> **Text segment**
■ ■ ■

- Splash screen
- Developer: Donald Brown
- Publisher: Public domain
- Platforms: Apple II, Atari ST
- Release: 1980
- Genres: Role-playing video game, game creation system
- Mode: Single-player

= Eamon (video game) =

1980 video game

Eamon, sometimes known as The Wonderful World of Eamon, is a game creation system and a role-playing adventure game series created by Donald Brown and released for the Apple II in 1980. The game is a text adventure similar to other early titles like Adventure (1976) or Zork (1980) and to later text-based multi-user dungeons (MUDs), though with many role-playing elements not available in other interactive fiction. Eamon software is non-commercial and is freely available in the public domain.

== Premise ==
Eamon casts the player in the role of a free-wheeling fantasy adventurer who undertakes dangerous quests against numerous enemies to earn riches and experience. Home base is the Guild of Free Adventurers, an association of heroes on the mystical world of Eamon, a vaguely Medieval place awash in magic and populated with strange creatures. Most adventures take place in the dungeons, castles and forests of Eamon, though some occur on other worlds or in different eras. Eamon creator Donald Brown described Eamon as "a world at the center of another galaxy—instead of revolving around any star, all of the stars revolve around it! Those huge bodies exert strange effects on the world of Eamon, bending light, gravity, time, even the laws of nature themselves!"

Though influenced by such fantasy environments as Dungeons & Dragons and The Lord of the Rings, Eamon generally avoids stories, situations or other game elements that are particularly serious or complex, instead seeking to create an engaging, genial mood through quick play and in-jokes. Individual adventures, created by a wide range of authors, vary from the artful to the campy.

Robert Clardy's Odyssey: The Compleat Apventure displays the same dragon artwork on its title screen as Eamon.

■ ■ ■

Recorded data:

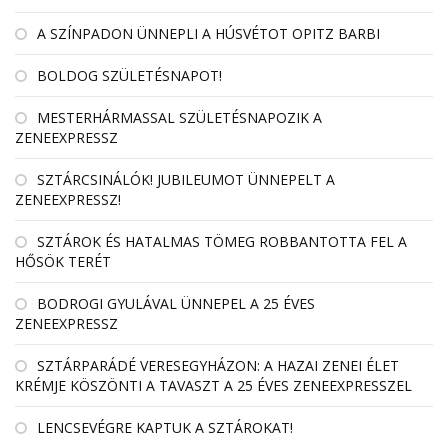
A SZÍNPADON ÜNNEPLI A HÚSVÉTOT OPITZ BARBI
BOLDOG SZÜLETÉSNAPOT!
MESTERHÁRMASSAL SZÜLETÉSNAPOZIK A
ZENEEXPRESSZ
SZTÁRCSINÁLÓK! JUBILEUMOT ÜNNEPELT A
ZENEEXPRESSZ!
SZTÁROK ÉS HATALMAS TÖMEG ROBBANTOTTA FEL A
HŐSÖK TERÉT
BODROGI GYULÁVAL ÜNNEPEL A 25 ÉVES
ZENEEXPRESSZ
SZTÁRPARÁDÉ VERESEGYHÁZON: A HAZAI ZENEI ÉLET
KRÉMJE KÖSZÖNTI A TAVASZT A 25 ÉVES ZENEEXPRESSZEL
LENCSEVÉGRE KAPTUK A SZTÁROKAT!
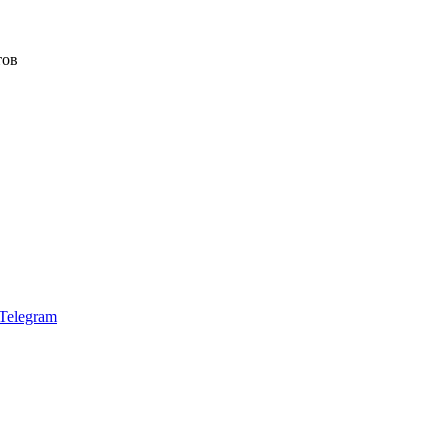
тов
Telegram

■ ■ ■

> **What is needed**
In the Eamon article, what serves as the player's home base? The recorded data has no role in this exercise.

> **Exercise answer**
The Guild of Free Adventurers, an association of heroes on the world of Eamon.